Teks Bacaan:
Rabu, 21 Januari 2004

Jangan Lupakan Pembangunan Manusia


Oleh Erwin FS

Secara tiba-tiba pemerintah Amerika Serikat membatalkan pemberian bantuan sebesar  US$ 34 juta untuk masalah kependudukan dan pembangunan kepada United Nations Fund Population (UNFPA). Penundaan bantuan ini berimbas kepada Indonesia karena Indonesia adalah salah satu dari 141 negara yang mendapat bantuan dari UNFPA. Dalam skala dunia, penundaan bantuan ini berarti terhalangnya pencegahan 2 juta kehamilan yang tak diinginkan, 4.700 kematian ibu dan 77.000 kematian bayi dan anak.
Untuk Indonesia, penundaan pemberian bantuan itu berarti terjadinya pembatalan terhadap: kegiatan training 4.648 bidan desa dan 795 dokter, peningkatan kualitas pelayanan kesehatan reproduksi di 1.222 puskesmas, pemberian jasa konseling kepada 41.953 ibu di Aceh, Sumatera Utara dan Kalimantan Barat, kegiatan training kepada 27.850 remaja di 11 Pusat Kegiatan Remaja di 11 kota Indonesia yang berkaitan dengan kesehatan reproduksi, kegiatan mencapai (outreach) 86 titik-titik rawan di 4 propinsi yang bertujuan mencegah penyebaran HIV/AIDS dan STD di kalangan kelompok beresiko tinggi, dana transportasi gawat darurat di 600 desa yang memiliki angka kematian ibu yang tinggi, 2 proyek penelitian mengenai kesehatan reproduksi, kegiatan training dan pengumpulan data mengenai indikator kesehatan reproduksi dan gender di 32 kabupaten.
Dengan hanya melihat dari dana hibah saja, terlihat bahwa begitu banyak hal yang tidak bisa tertangani bila dana itu dibatalkan pemberiannya. Padahal pembangunan manusia adalah kunci utama bagi suatu negara untuk  menjadi negara yang maju. Namun demikian di luar pemberian dana hibah itu beberapa temuan juga cukup membuat kita terhenyak melihat kondisi Indonesia saat ini.

Isi Data:
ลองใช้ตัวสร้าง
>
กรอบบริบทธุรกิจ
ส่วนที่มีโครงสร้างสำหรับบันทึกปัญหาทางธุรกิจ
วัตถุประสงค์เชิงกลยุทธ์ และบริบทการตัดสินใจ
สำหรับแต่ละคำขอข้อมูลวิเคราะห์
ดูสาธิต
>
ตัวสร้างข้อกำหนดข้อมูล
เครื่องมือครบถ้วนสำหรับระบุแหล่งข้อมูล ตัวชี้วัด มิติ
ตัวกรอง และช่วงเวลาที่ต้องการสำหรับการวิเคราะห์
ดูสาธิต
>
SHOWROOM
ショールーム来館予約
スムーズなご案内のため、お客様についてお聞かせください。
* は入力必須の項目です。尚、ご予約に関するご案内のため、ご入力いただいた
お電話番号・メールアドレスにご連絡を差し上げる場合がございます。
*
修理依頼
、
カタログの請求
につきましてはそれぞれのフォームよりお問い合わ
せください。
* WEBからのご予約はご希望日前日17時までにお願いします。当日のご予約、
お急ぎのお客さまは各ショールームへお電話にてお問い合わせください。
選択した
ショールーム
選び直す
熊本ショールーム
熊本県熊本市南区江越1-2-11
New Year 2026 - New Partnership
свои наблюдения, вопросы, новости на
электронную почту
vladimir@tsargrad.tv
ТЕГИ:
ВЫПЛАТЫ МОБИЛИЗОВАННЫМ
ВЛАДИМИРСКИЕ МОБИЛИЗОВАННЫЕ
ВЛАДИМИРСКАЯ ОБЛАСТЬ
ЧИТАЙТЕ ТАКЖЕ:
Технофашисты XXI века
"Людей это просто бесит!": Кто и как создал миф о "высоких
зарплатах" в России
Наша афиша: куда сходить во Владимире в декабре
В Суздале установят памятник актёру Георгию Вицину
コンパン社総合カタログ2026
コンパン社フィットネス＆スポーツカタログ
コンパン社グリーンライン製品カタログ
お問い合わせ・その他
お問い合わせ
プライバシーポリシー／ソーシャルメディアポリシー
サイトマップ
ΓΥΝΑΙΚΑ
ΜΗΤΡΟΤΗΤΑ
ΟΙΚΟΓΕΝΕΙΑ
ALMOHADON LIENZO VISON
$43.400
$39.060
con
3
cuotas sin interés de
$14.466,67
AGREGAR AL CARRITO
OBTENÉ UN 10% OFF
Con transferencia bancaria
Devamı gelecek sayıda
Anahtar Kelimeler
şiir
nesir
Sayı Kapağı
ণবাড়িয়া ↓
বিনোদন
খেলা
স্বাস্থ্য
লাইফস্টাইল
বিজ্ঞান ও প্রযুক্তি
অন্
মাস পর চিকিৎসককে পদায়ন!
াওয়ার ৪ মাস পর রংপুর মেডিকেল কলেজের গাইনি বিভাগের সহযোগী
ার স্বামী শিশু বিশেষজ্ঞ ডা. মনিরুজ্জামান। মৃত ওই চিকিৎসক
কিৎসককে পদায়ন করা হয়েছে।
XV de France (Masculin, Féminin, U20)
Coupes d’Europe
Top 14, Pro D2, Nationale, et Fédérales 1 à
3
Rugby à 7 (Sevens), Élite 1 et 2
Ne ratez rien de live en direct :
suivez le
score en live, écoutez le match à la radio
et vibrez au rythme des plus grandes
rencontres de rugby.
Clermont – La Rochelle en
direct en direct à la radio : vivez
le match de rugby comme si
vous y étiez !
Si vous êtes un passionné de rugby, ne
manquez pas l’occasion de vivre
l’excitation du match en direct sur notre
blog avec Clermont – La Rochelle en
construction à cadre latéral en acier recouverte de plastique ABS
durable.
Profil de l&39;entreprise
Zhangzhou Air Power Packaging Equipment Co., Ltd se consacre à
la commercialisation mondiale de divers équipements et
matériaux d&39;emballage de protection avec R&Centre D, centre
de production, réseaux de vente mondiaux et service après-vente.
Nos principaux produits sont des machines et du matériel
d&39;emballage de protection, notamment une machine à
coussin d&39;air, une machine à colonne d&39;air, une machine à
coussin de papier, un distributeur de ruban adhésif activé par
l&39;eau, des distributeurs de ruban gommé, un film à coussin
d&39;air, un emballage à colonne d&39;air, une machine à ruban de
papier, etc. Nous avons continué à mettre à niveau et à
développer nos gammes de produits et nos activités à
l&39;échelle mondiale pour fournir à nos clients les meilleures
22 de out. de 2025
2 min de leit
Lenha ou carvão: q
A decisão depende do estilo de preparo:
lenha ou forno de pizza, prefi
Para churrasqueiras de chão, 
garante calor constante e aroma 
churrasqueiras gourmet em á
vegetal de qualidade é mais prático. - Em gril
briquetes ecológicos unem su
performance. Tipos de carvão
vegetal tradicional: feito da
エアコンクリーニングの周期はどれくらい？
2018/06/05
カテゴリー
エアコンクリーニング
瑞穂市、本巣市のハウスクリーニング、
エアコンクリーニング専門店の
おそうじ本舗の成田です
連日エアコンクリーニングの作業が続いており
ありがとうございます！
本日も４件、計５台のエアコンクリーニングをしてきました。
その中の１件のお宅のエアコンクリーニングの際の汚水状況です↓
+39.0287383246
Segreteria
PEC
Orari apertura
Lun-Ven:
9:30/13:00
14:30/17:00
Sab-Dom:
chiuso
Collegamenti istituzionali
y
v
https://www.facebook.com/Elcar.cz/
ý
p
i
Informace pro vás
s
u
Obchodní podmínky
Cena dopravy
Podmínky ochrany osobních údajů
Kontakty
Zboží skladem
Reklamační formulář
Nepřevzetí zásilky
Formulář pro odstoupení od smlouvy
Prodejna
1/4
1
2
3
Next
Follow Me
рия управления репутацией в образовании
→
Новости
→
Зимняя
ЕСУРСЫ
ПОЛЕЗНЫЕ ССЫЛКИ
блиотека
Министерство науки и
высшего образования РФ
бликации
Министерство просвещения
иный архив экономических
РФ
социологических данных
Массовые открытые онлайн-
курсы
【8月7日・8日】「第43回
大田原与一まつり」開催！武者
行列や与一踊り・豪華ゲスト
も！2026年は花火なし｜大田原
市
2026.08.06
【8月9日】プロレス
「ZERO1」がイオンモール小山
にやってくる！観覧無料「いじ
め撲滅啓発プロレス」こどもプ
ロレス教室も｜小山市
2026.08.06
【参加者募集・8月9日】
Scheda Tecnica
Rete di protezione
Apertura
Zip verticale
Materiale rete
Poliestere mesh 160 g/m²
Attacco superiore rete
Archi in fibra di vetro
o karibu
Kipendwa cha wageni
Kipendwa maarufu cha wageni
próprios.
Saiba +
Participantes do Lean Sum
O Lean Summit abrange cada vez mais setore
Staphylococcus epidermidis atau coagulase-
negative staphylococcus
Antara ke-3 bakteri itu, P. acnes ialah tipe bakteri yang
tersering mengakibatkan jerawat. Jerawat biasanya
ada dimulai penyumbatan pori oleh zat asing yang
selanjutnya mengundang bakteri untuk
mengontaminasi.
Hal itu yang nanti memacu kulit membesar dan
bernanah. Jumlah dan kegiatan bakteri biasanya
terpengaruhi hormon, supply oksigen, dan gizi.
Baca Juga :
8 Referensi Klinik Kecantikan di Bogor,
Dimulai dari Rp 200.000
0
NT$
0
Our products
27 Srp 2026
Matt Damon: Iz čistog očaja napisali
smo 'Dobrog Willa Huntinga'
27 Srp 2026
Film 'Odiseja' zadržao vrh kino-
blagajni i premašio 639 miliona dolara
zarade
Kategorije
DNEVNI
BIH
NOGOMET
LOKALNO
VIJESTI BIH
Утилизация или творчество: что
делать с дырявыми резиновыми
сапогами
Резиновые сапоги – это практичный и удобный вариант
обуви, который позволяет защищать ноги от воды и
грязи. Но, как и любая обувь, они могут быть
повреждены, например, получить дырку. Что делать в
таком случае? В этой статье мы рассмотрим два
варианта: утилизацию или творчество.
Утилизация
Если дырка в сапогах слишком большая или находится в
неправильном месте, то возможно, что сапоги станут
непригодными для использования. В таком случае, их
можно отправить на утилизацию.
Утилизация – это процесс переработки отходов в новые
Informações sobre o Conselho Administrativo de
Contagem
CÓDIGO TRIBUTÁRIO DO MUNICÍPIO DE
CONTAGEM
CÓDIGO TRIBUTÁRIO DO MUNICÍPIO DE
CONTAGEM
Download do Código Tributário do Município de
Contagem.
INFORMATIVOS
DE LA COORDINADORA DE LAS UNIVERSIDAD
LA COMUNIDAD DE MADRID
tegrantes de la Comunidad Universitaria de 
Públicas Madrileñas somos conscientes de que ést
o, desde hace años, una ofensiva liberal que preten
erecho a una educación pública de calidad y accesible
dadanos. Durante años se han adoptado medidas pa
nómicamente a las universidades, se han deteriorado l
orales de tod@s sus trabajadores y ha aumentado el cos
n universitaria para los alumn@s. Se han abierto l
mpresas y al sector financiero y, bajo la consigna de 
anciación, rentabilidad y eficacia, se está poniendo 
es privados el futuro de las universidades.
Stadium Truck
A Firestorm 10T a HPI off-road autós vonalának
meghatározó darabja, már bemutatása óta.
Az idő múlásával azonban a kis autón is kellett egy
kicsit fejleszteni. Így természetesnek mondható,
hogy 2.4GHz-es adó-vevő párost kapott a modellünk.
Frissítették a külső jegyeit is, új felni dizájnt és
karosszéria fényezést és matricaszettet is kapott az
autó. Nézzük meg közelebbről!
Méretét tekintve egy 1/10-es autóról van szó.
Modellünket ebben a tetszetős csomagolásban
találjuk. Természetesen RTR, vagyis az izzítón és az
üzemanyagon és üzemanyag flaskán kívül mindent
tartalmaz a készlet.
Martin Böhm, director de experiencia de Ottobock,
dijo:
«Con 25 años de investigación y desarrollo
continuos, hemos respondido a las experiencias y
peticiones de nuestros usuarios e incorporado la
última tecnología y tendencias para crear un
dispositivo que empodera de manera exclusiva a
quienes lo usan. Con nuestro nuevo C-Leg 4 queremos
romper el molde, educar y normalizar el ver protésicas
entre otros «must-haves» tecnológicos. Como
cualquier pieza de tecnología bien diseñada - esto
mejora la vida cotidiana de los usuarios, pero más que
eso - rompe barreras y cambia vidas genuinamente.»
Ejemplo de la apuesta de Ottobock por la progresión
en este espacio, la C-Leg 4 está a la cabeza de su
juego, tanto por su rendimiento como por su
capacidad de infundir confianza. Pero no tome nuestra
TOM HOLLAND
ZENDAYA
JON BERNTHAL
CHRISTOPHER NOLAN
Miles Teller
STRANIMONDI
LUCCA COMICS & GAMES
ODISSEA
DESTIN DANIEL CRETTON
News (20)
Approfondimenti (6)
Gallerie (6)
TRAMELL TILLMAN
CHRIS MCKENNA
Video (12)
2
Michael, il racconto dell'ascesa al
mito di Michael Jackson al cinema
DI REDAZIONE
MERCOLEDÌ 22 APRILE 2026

Petunjuk:
1. Tentukan apakah setiap pernyataan berikut sesuai dengan teks tentang pembatalan bantuan untuk UNFPA, lalu jawab ya atau tidak dengan mengutip kata-kata teks yang menentukan. (a) Bantuan yang dibatalkan Amerika Serikat berjumlah US$ 34 juta. (b) Indonesia adalah satu-satunya negara yang menerima bantuan dari UNFPA. (c) Jasa konseling untuk para ibu direncanakan di Aceh, Sumatera Utara dan Papua.
2. Tulis lanjutan teks tentang pembatalan bantuan untuk UNFPA, dimulai setelah kalimat terakhirnya.
Data ini merupakan bahan terpisah dari teks bacaan.

Hasil Latihan:
1.
(a) Ya: "US$ 34 juta untuk masalah kependudukan dan pembangunan"
(b) Tidak: "Indonesia adalah salah satu dari 141 negara yang mendapat bantuan dari UNFPA"
(c) Tidak: "pemberian jasa konseling kepada 41.953 ibu di Aceh, Sumatera Utara dan Kalimantan Barat"

2.
Menurut laporan UNDP 2001, alokasi untuk pendidikan yang berasal dari PNB (Produk Nasional Bruto) Indonesia hanya sekitar 1,4 persen. Padahal rata-rata dunia mencapai 4,5 persen. Sedangkan menurut Repeta 2003, pada  tahun 2000 jumlah penduduk usia 10 tahun ke atas yang tidak atau belum menamatkan sekolah dasar berjumlah sekitar 34,56 persen. Sedangkan yang menamatkan pendidikan SLTA ke atas hanya sekitar 18,7 persen, dan dari yang telah menamatkan SLTA hanya sekitar 1,7 persen yang menamatkan pendidikan setingkat universitas. Adapun 87,5 persen penduduk usia 19-24 tahun diketahui tidak dapat melanjutkan pendidikan ke perguruan tinggi.
Dalam Profil Kesehatan Indonesia 2001 yang dikeluarkan oleh Depkes, pada tahun 2000 jumlah penduduk yang melek huruf sebesar 89,76 persen. Sedangkan yang buta huruf adalah 10,25 persen (pada tahun 1999 10,21 persen). Perbandingan antara penduduk yang buta huruf di desa dan di kota adalah 13,64 persen berbanding 5,75 persen. Sementara dari segi jender perbandingan antara perempuan dengan laki-laki yang buta huruf adalah 14,16 berbanding 6,31 persen.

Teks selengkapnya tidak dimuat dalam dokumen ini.